The latest bombshell in the scandal that has rocked the chess world to its foundation dropped on Tuesday when an investigation into the games of Hans Niemann found the American grandmaster has cheated far more frequently than previously disclosed.
The 72-page report, conducted by Chess.com and reviewed by the Wall Street Journal, found that Niemann “likely received illegal assistance in more than 100 online games” as recently as 2020, including in events where prize money was at stake.
The suspicions around Niemann, a 19-year-old who has made a meteoric ascent into the world’s top 50 over the past four years, were initially amplified last month when the world champion Magnus Carlsen first suggested, then outright declared, the American was winning through illegitimate means.
Niemann has mounted a vigorous denial of the allegations, but confessed to cheating in the past: first as a 12-year-old in an online tournament, and then as a 16-year-old playing unrated games while streaming.
The Chess.com report, which relied on cheating-detection tools including a comparison of a player’s moves to those recommended by powerful supercomputers, has offered compelling data-driven evidence that dramatically contradicts those statements. The investigation made no conclusions regarding Niemann’s over-the-board games, but flagged contests from six of his stronger in-person events, saying they “merit further investigation based on the data.”
The 72-page report said that Niemann privately confessed to the allegations, and that he was subsequently banned from for a period of time from Chess.com, the world’s most popular chess platform.
The controversy erupted last month after Niemann beat Carlsen while playing with black pieces at the US$500,000 Sinquefield Cup in St Louis, Missouri, ending the current world champion’s 53-game unbeaten streak in over-the-board games. The shocking defeat and Carlsen’s withdrawal ignited a maelstrom of comments and allegations that Niemann was cheating including from Hikaru Nakamura, the American grandmaster once ranked No. 2 in the world.

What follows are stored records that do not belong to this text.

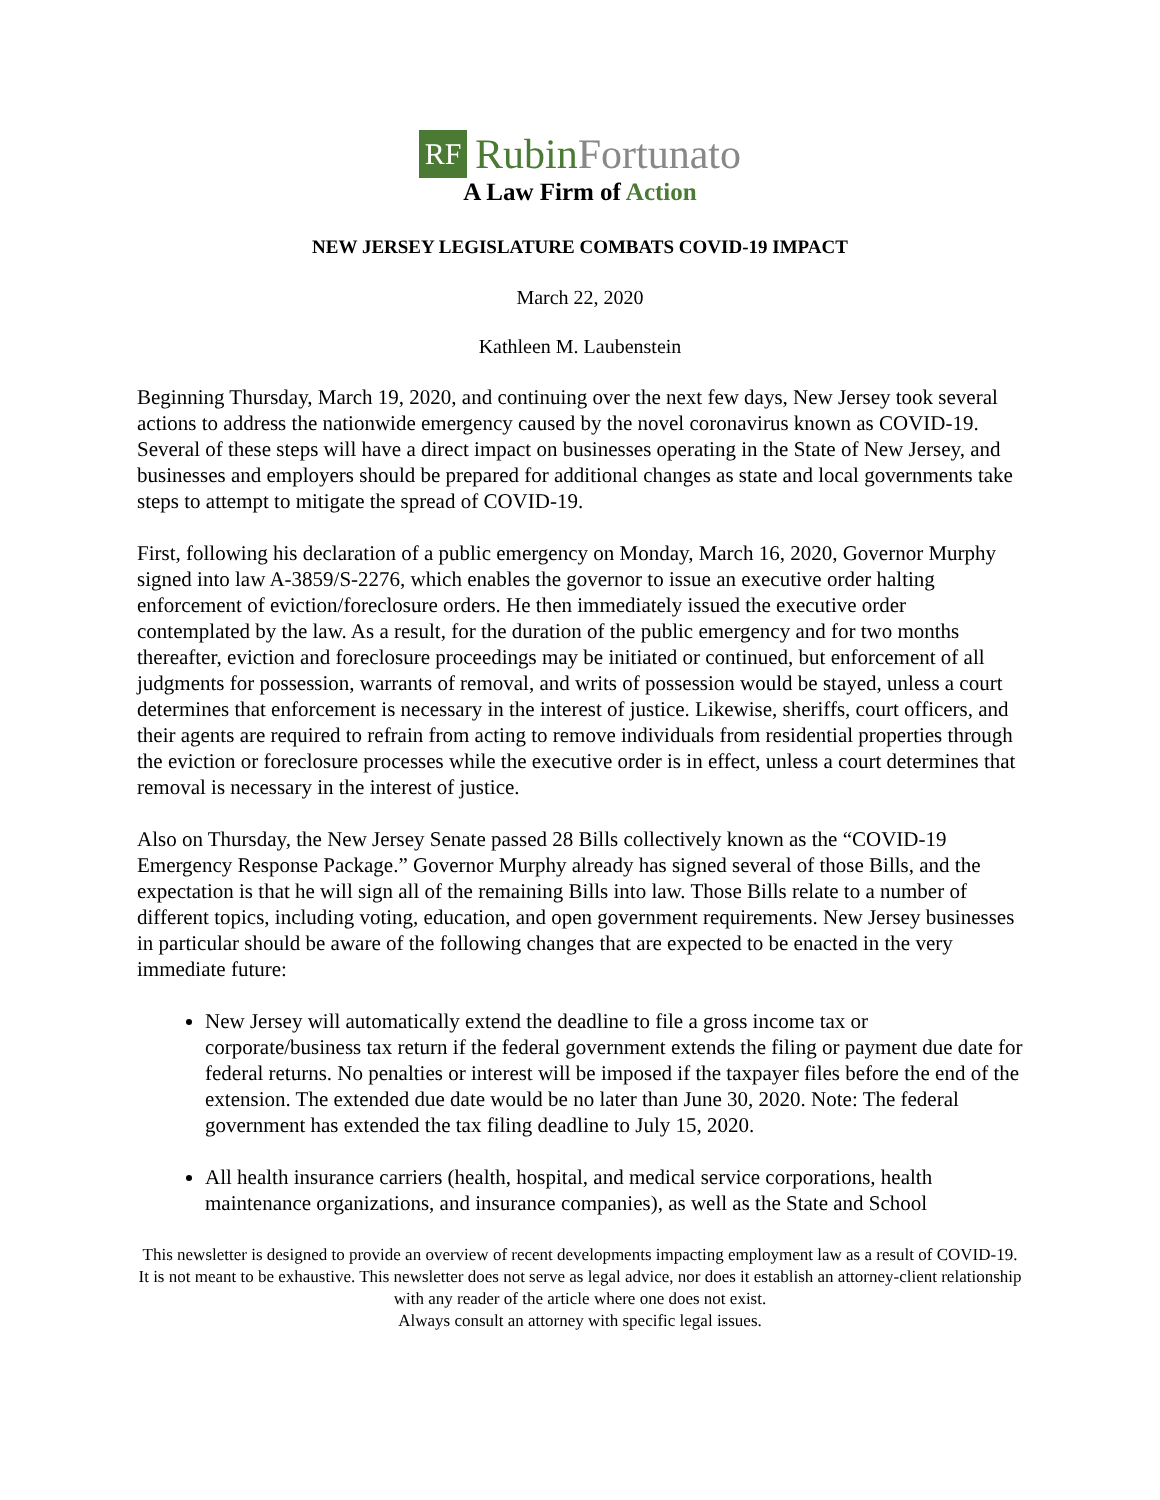RF Rubin Fortunato
A Law Firm of Action
NEW JERSEY LEGISLATURE COMBATS COVID-19 IMPACT
March 22, 2020
Kathleen M. Laubenstein
Beginning Thursday, March 19, 2020, and continuing over the next few days, New Jersey took several actions to address the nationwide emergency caused by the novel coronavirus known as COVID-19. Several of these steps will have a direct impact on businesses operating in the State of New Jersey, and businesses and employers should be prepared for additional changes as state and local governments take steps to attempt to mitigate the spread of COVID-19.
First, following his declaration of a public emergency on Monday, March 16, 2020, Governor Murphy signed into law A-3859/S-2276, which enables the governor to issue an executive order halting enforcement of eviction/foreclosure orders. He then immediately issued the executive order contemplated by the law. As a result, for the duration of the public emergency and for two months thereafter, eviction and foreclosure proceedings may be initiated or continued, but enforcement of all judgments for possession, warrants of removal, and writs of possession would be stayed, unless a court determines that enforcement is necessary in the interest of justice. Likewise, sheriffs, court officers, and their agents are required to refrain from acting to remove individuals from residential properties through the eviction or foreclosure processes while the executive order is in effect, unless a court determines that removal is necessary in the interest of justice.
Also on Thursday, the New Jersey Senate passed 28 Bills collectively known as the “COVID-19 Emergency Response Package.” Governor Murphy already has signed several of those Bills, and the expectation is that he will sign all of the remaining Bills into law. Those Bills relate to a number of different topics, including voting, education, and open government requirements. New Jersey businesses in particular should be aware of the following changes that are expected to be enacted in the very immediate future:
New Jersey will automatically extend the deadline to file a gross income tax or corporate/business tax return if the federal government extends the filing or payment due date for federal returns. No penalties or interest will be imposed if the taxpayer files before the end of the extension. The extended due date would be no later than June 30, 2020. Note: The federal government has extended the tax filing deadline to July 15, 2020.
All health insurance carriers (health, hospital, and medical service corporations, health maintenance organizations, and insurance companies), as well as the State and School
This newsletter is designed to provide an overview of recent developments impacting employment law as a result of COVID-19. It is not meant to be exhaustive. This newsletter does not serve as legal advice, nor does it establish an attorney-client relationship with any reader of the article where one does not exist.
Always consult an attorney with specific legal issues.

Unsatisfied by Niemann’s explanation that he had somehow guessed what opening the Norwegian would play, Carlsen abruptly withdrew from the tournament, a virtually unprecedented decision for a sitting world champion that was interpreted as an act of protest.
The controversy redoubled two weeks later when Carlsen and Niemann met again in the sixth round of the online Julius Baer Generation Cup and the world No. 1 sensationally resigned after making just one move.
Carlsen later said he was unwilling to “play against people that have cheated repeatedly in the past” and that he believed Niemann had cheated “more than he has admitted.”
The Chess.com report backed up Carlsen’s assessment of Niemann’s uncommonly rapid climb up International Chess Federation world ratings — a gain of 350 Elo points in four years and an astonishing surge from 2,500 to 2,600 in just three months — describing his rise as “statistically extraordinary,” while stopping short of concluding that he has cheated in any over-the-board games.
“Outside his online play, Hans is the fastest rising top player in classical [over-the-board] chess in modern history,” the report said.
“Looking purely at rating, Hans should be classified as a member of this group of top young players. While we don’t doubt that Hans is a talented player, we note that his results are statistically extraordinary.”
The report said the methodology behind Chess.com’s cheat-detection tools include: “analytics that compare moves to those recommended by chess engines; studies of a player’s past performance and strength profile; monitoring behavior such as players opening up other browsers while playing; and input from grandmaster fair play analysts.”